National Renewable Energy Laboratory (NREL) Researcher Stan Young has a vision of a downtown district characterized by transportation mobility systems that are as easy and efficient to use as the moving walkways found in airport terminals, but on a larger scale. While that may not be our exact future, his work on the Automated Mobility District (AMD) modeling and simulation toolkit makes it easier for researchers and city planners to quantify the advantages and disadvantages of similar transportation evolutions.
The AMD toolkit is a full mathematical model of emerging mobility in selected urban districts—a digital twin that can analyze the mobility and energy impacts of transportation systems in an area. The toolkit reviews the methods of transportation available and how easily that environment can adapt to the changing needs of its inhabitants. Researchers can use the AMD toolkit to analyze how mobility systems within an entire district interconnect and then use those insights to inform decisions regarding the introduction of new modes of transportation to a community.
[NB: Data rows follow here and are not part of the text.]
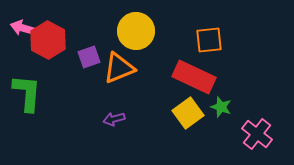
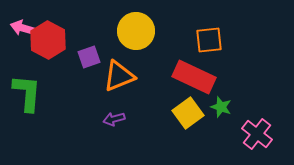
orange triangle: moved 8 px down
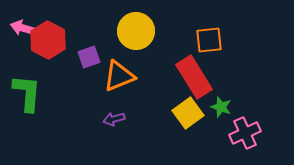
red rectangle: rotated 33 degrees clockwise
pink cross: moved 12 px left, 1 px up; rotated 28 degrees clockwise
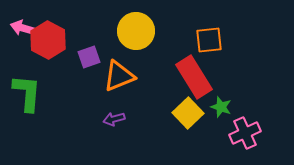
yellow square: rotated 8 degrees counterclockwise
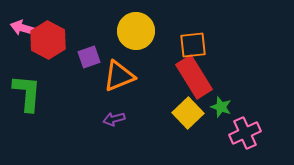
orange square: moved 16 px left, 5 px down
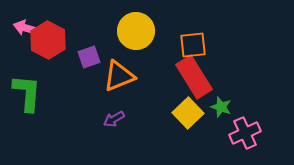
pink arrow: moved 3 px right
purple arrow: rotated 15 degrees counterclockwise
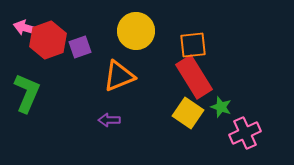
red hexagon: rotated 12 degrees clockwise
purple square: moved 9 px left, 10 px up
green L-shape: rotated 18 degrees clockwise
yellow square: rotated 12 degrees counterclockwise
purple arrow: moved 5 px left, 1 px down; rotated 30 degrees clockwise
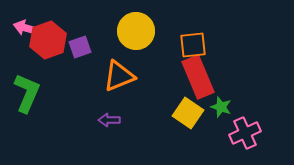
red rectangle: moved 4 px right; rotated 9 degrees clockwise
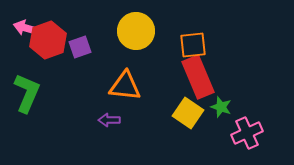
orange triangle: moved 6 px right, 10 px down; rotated 28 degrees clockwise
pink cross: moved 2 px right
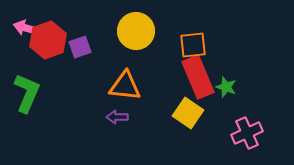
green star: moved 5 px right, 20 px up
purple arrow: moved 8 px right, 3 px up
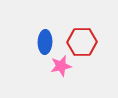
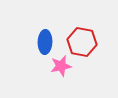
red hexagon: rotated 12 degrees clockwise
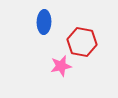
blue ellipse: moved 1 px left, 20 px up
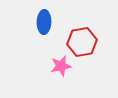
red hexagon: rotated 20 degrees counterclockwise
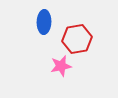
red hexagon: moved 5 px left, 3 px up
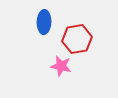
pink star: rotated 25 degrees clockwise
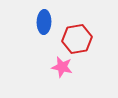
pink star: moved 1 px right, 1 px down
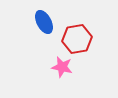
blue ellipse: rotated 30 degrees counterclockwise
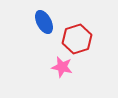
red hexagon: rotated 8 degrees counterclockwise
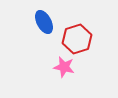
pink star: moved 2 px right
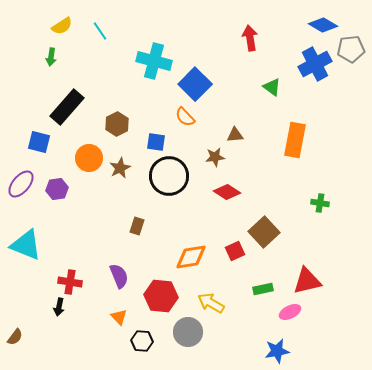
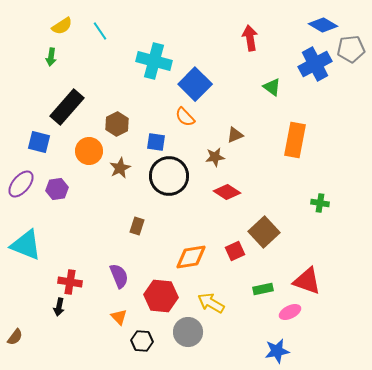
brown triangle at (235, 135): rotated 18 degrees counterclockwise
orange circle at (89, 158): moved 7 px up
red triangle at (307, 281): rotated 32 degrees clockwise
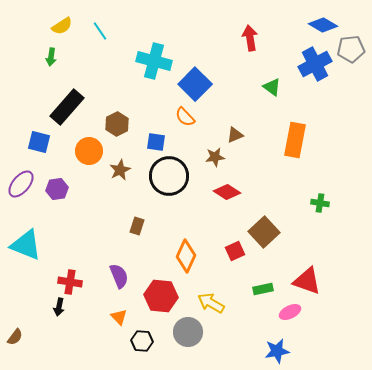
brown star at (120, 168): moved 2 px down
orange diamond at (191, 257): moved 5 px left, 1 px up; rotated 56 degrees counterclockwise
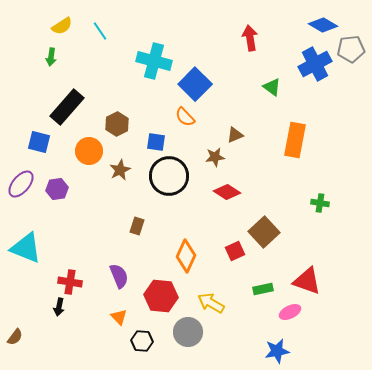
cyan triangle at (26, 245): moved 3 px down
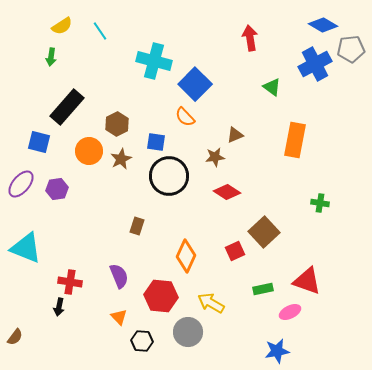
brown star at (120, 170): moved 1 px right, 11 px up
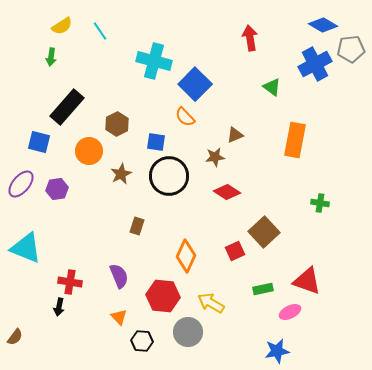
brown star at (121, 159): moved 15 px down
red hexagon at (161, 296): moved 2 px right
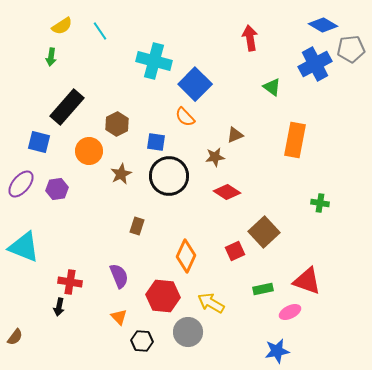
cyan triangle at (26, 248): moved 2 px left, 1 px up
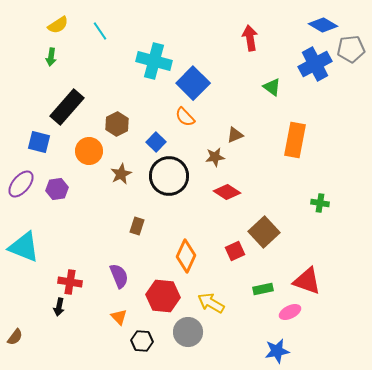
yellow semicircle at (62, 26): moved 4 px left, 1 px up
blue square at (195, 84): moved 2 px left, 1 px up
blue square at (156, 142): rotated 36 degrees clockwise
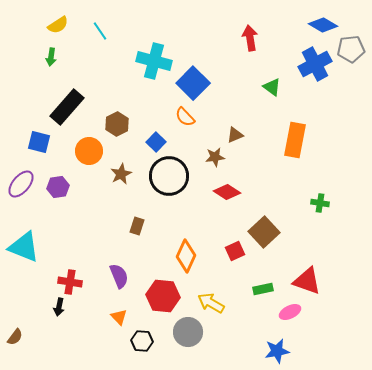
purple hexagon at (57, 189): moved 1 px right, 2 px up
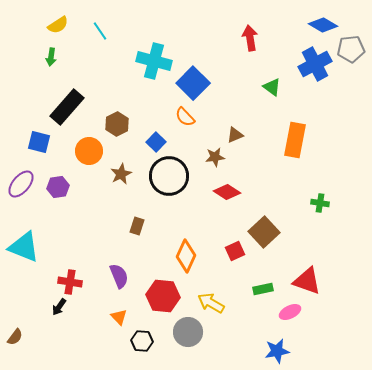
black arrow at (59, 307): rotated 24 degrees clockwise
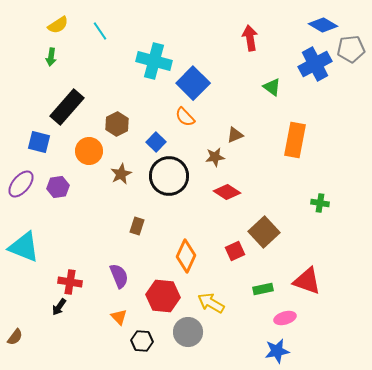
pink ellipse at (290, 312): moved 5 px left, 6 px down; rotated 10 degrees clockwise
“The AMD Toolkit moves past the basic analysis of connecting point A to point B,” Young said. “We are looking at accessibility of resources in the district—such as food, healthcare, entertainment, and employment—to its inhabitants and to outside visitors.”
The Impact of Emerging Technologies
Initial use of the AMD toolkit focused on the impact of low-speed automated shuttles in geofenced districts. A recent article from the NREL AMD toolkit development team—Lei Zhu, Jinghui Wang, Venu Garikapati, and Stan Young—in the Journal of the Transportation Research Board, “Decision Support Tool for Planning Neighborhood-Scale Deployment of Low-Speed Shared Automated Shuttles,” outlines results from the AMD toolkit in Greenville, South Carolina.
The toolkit analyzed the impact of deploying up to six shared automated vehicles (SAVs) at Clemson University’s International Center for Automotive Research in Greenville County. The study determined that the addition of electrified SAVs providing shared mobility services would result in fuel savings from 11% to 38% for satisfying travel demand within the region. However, in this scenario, the addition of SAVs did not improve the vehicle miles traveled, occupant-free miles traveled, or travel time.
“These automated shuttles are really in their infancy,” Young said. “There is a lot of room for growth and, with that, a lot of growing pains. We are excited by how these SAVs can improve, as well as how emerging mobility technologies can change the communities.”
One example of emerging systems is the popular micro-mobility electric scooters. When mobile e-scooters appeared in cities across the United States, work on the AMD toolkit was well underway. The pay-per-use e-scooters, which can be located with a mobile app and ridden to any destination within their service areas, offered a real-life look at how new transportation options can transform the way we travel.
Currently, e-scooters are only accessible to a narrow urban demographic; however, they epitomize the room for growth in urban environments. Researchers can use the AMD toolkit to analyze other innovative concepts to determine how effective they will be in any given area.
“The e-scooters confirmed the demand for these multi-modal environments,” Young said. “If you provide a similar solution that services a larger demographic, it could radically transform mobility in these urban areas.”
Future Challenges to Integrated Mobility
AMD modeling may also address the one crucial roadblock researchers have yet to fully address—determining optimal mobility options within the first mile from the user’s point of origin and the last mile before the user’s destination. If efficient and cost-effective transportation mobility systems are not immediately available within that “first mile, last mile” zone, then choices to travel by public transit and/or other modes more energy efficient than a personal automobile are not a viable option for public use.
Researchers at NREL who are developing the AMD toolkit within Young’s Mobility Systems Team studied 10 specific deployment sites to better understand the key parameters necessary to successfully implement an automated electric shuttle system. One example of a site studied was a recent project within the city of Arlington, Texas, which looked to address the first-mile/last-mile challenge in conjunction with sporting events.
An SAV shuttle service named Milo was deployed in a demonstration pilot to carry passengers to and from remote parking lots and the two major stadiums in the area known as the Entertainment District. During the 12-month period when Milo was active, the shuttle serviced a total of 78 stadium events. Researchers reviewed this project and other such projects in depth in the AMD Implementation Catalog: Insights from Ten Early-Stage Deployments.
Overall, the AMD modeling and simulation toolkit offers insights into a range of mobility options not covered by previous transportation analysis models. The toolkit builds on the existing open-source Simulation of Urban Mobility (SUMO) package and the Future Automotive Systems Technology Simulator developed at NREL.